Basicamente, a Matrix roda em ciclos porque eventualmente um grande número de humanos começa a rejeitar o sistema. Pra contra-balancear isso, eles criaram a opção de humanos fugirem pra Zion — ou seja, Zion não era a “Matrix dentro da Matrix” que tantos interpretaram, mas é sim uma parte do sistema de controle.
Só que mesmo com Zion, os humanos continuam insatisfeitos e se “desplugando” em demasia — vide que o papo do Morpheus de que eles liberaram “mais mentes nos últimos 6 meses do que nos últimos 6 anos”, que ele interpretava como vitória da causa, nada mais é do que uma característica do sistema. E isso acaba fazendo com que a Matrix dê pau.
Chega num ponto da simulação em que ninguém mais a aceita, e ameaça o negócio todo a entrar em colapso. E é nisso que entra o Escolhido: ele pega 23 pessoas da Matrix, as liberta, essas pessoas repopulam Zion, e a Matrix é recarregada (daí o nome “Reloaded”).
E o processo se repete infinitamente. No universo do filme, esta é a 6a vez.
Isso cai naquilo que eu falei da expansão do universo. Muitas continuações são basicamente o mesmo filme com alguns elementos substituídos de forma inconsequente por outros. Matrix Reloaded realmente expande o universo do primeiro.
O outro nível em que essa cena funciona, pra mim, é na alegoria religiosa — outra coisa que acontece sem parar na série inteira. Neo é, muito evidentemente, uma metáfora pra Jesus. E o Arquiteto, o “pai” da Matrix, seria então Deus.

● ● ●

» **TAREFAS OBRIGATÓRIAS**:
[A] Liste todas as expressões que aparecem entre aspas no trecho sobre Matrix Reloaded.
[B] Por favor, escreva a continuação do trecho sobre Matrix Reloaded a partir da última frase.
Os itens a seguir não têm nenhuma relação com o trecho sobre Matrix Reloaded.

(Entradas de dados armazenados)

● ● ●

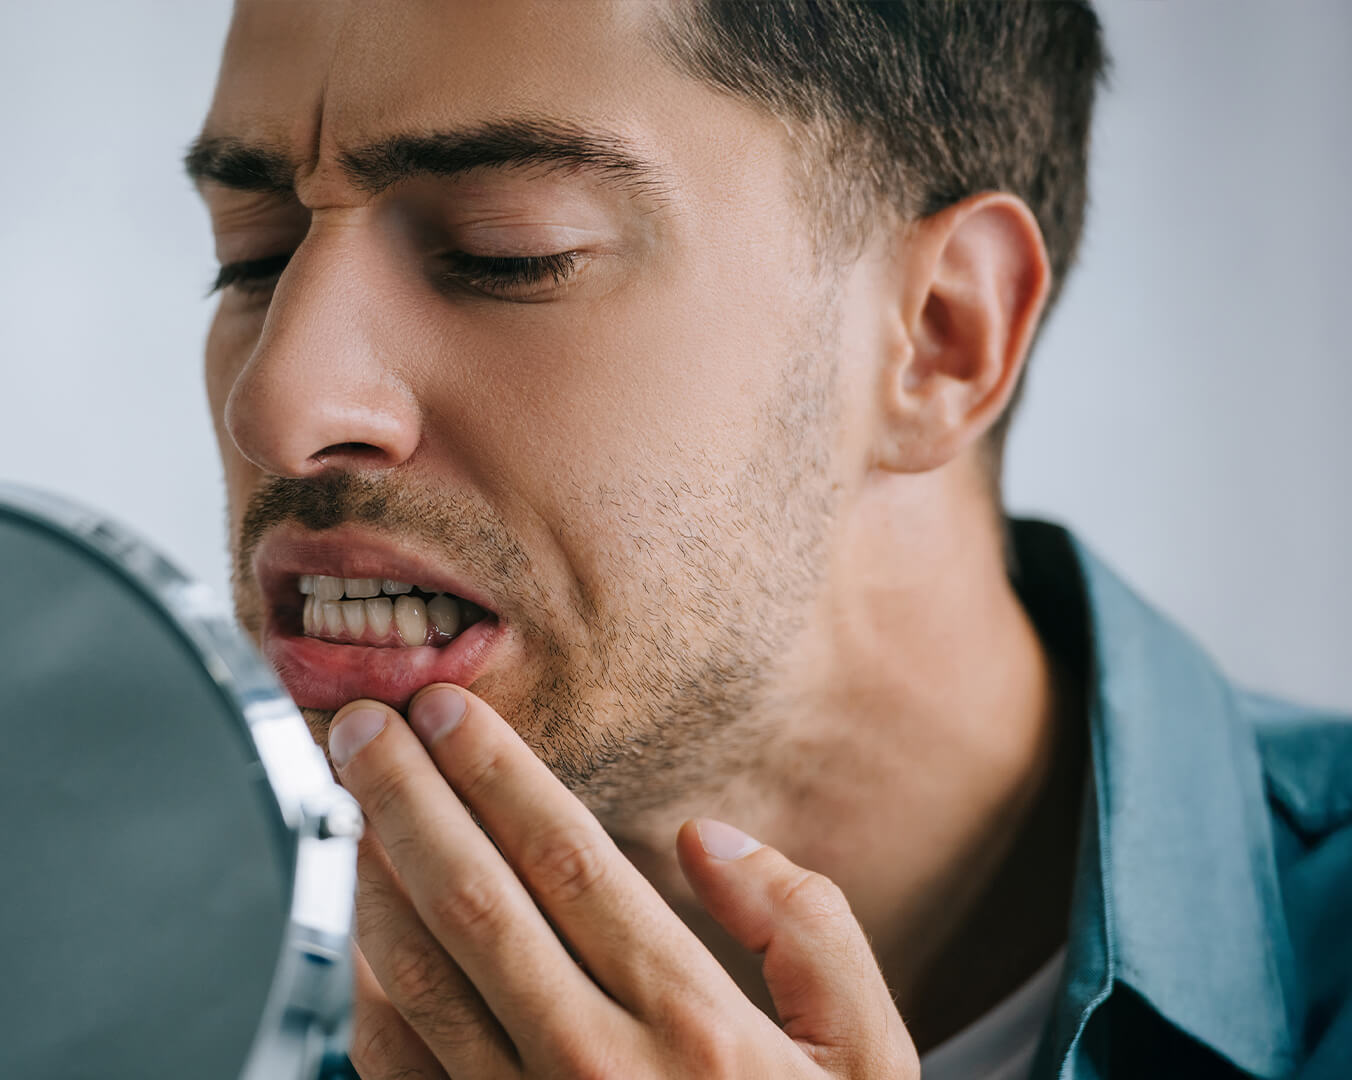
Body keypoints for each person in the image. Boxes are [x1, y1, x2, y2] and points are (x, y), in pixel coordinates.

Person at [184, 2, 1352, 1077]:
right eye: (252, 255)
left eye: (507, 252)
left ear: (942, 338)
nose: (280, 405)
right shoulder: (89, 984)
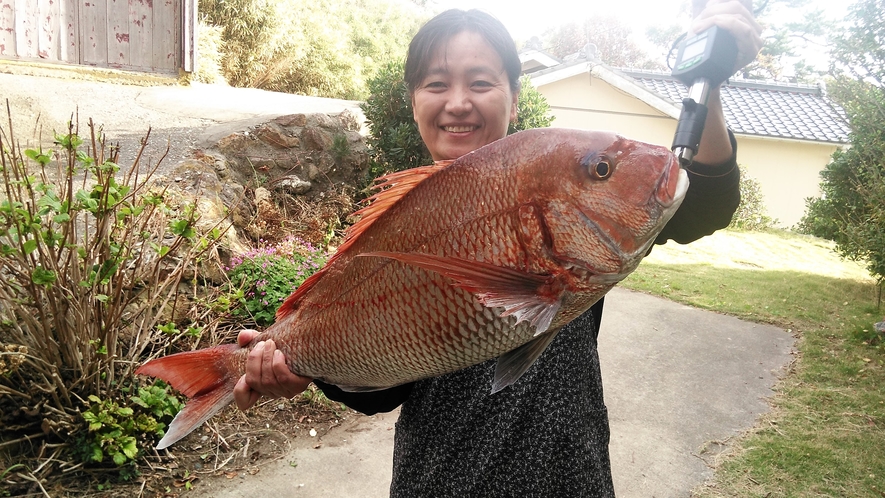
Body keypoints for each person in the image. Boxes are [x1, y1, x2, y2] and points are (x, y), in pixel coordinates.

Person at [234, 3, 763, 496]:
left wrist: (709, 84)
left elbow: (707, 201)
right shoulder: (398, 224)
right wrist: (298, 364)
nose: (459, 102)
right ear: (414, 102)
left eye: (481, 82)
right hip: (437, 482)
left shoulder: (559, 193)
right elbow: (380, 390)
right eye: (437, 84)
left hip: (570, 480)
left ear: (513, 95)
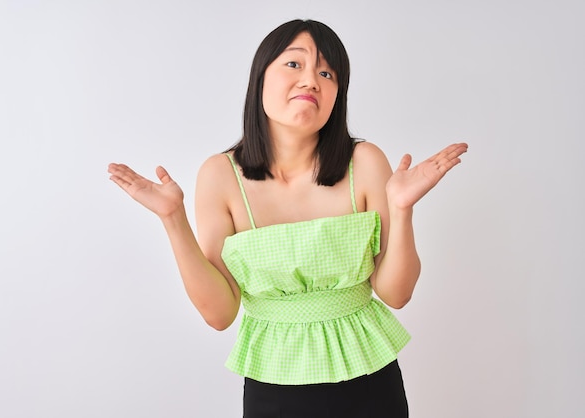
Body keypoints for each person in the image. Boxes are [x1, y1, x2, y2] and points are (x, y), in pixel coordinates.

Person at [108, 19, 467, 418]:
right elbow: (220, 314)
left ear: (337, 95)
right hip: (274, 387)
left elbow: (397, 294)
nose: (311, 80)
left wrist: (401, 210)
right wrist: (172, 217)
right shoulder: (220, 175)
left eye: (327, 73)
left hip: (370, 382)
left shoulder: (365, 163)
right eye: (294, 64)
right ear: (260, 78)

● ● ●

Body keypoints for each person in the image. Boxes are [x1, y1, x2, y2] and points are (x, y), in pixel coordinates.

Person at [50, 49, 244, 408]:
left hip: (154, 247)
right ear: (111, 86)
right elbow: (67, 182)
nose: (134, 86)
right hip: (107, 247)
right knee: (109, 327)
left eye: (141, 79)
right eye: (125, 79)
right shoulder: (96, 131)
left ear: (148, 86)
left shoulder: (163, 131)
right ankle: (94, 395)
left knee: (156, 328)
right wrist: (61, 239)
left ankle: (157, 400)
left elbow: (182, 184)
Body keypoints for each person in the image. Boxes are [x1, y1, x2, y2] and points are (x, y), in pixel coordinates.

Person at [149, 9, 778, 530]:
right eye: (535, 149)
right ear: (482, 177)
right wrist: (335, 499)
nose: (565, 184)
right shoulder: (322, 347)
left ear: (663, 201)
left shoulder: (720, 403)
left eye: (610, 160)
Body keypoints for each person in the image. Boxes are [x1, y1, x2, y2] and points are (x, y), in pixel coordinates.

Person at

● ● ●

» **RESPOSTAS DAS TAREFAS**:
[A]
- “Matrix dentro da Matrix”
- “desplugando”
- “mais mentes nos últimos 6 meses do que nos últimos 6 anos”
- “Reloaded”
- “pai”

[B]
Existem inúmeros textos religiosos neste mundo, boa parte deles completamente contraditórios entre si. Todos não podem estar simultaneamente corretos, evidentemente, o que me leva a concluir que se um contato entre humanos e Deus(es) já ocorreu de fato, ele é muito confuso e/ou insatisfatório, pra gerar tanta falta de consenso. O que é de se esperar; você acha que numa tentativa de comunicação entre um homem e uma formiga, a formiga entenderia alguma coisa…?
E talvez por isso a cena seja tão difícil de entender, e gera tantas diferentes interpretações. É a “palavra de Deus”, explicando o significado da vida e do universo, pra alguém que não tem o aparato intelectual pra compreender.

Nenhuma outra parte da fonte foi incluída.